Cinta en torno a la violencia en el cine y las llamadas Snuff movies (películas donde se filman de manera amateur asesinatos reales), Tesis no hace parada únicamente en el lugar donde sentimos la intriga que genera una investigación y la inquietud que despierta una persecución de lo más logradas, sino que avanza un poco más y se gusta hurgando en imágenes que signifiquen su mensaje patente alrededor de la irrefrenable atracción y búsqueda del morbo que posee el ser humano, sin apenas caer en él.
Porque existe toda una reunión de momentos acerca de cómo nos afecta aquella palabra, transferidos a través del inmejorable canal que es el thriller. El que muestra a una mirada apagada, conmocionada hasta el colapso frente a la imagen ya extinta, fatalmente impelida por la curiosidad de visionar, es el que mejor resume esa sensación, por cuanto sugiere la metáfora de la peligrosidad intrínseca de las imágenes y nos pone en consciencia de nuestra debilidad no ya moral (no queremos mirarlas, pero aun así acabamos haciéndolo) sino incluso física (vomitamos, morimos) conforme a las mismas. El hurto y posterior búsqueda de la verdad por parte de la protagonista no hace más que expandir la línea anterior, pasando entonces a ser ella nuestro trasunto.

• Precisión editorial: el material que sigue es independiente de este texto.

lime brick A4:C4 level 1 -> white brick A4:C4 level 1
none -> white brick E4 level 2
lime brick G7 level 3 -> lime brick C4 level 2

Amenábar sabe aprovecharse de un tema como el de la investigación universitaria para derivarlo a su terreno cinematográfico, repleto de trucajes. El primero, implicar a sus protagonistas en una trama criminal donde cuanto más se quiere saber, más peligro se corre; ese espléndido esparcimiento de misterio e incluso miedo es logrado en base a un guión bien pensado aunque contagiado de ciertos puntos oscuros similares a los que desarrolla, no excesivamente graves en el global sin embargo. Y el segundo, tratar la imagen adecuadamente, de manera realista cuando observa a los protagonistas, y de una forma metarealista (documental si se prefiere) cuando quiere que se observen entre ellos, que su cámara se traspase a la otra cámara -tan importante como aquélla en el devenir del relato: capas de filmación comunicantes, medio de expresión violentado- y que este gesto comporte una amenaza visualmente diferenciable, por más que con ello vuelva a caer en la falta de rigor en relación a determinadas secuencias. Por último, se comienza a adivinar su saber hacer musical, mediante la incorporación de unos pasajes perfectamente integrados en el ambiente crispante del conjunto.
Si a todo lo anterior añadimos unas interpretaciones más que solventes, inolvidables, por parte de una asustadiza Ana Torrent, un andrajoso y entrañable Fele Martínez y ese chico con cara de niño bueno y mirada aterradora que es Eduardo Noriega, nos queda un film de los mejor paridos y más recordados dentro de la historia reciente de nuestro cine, del cine español.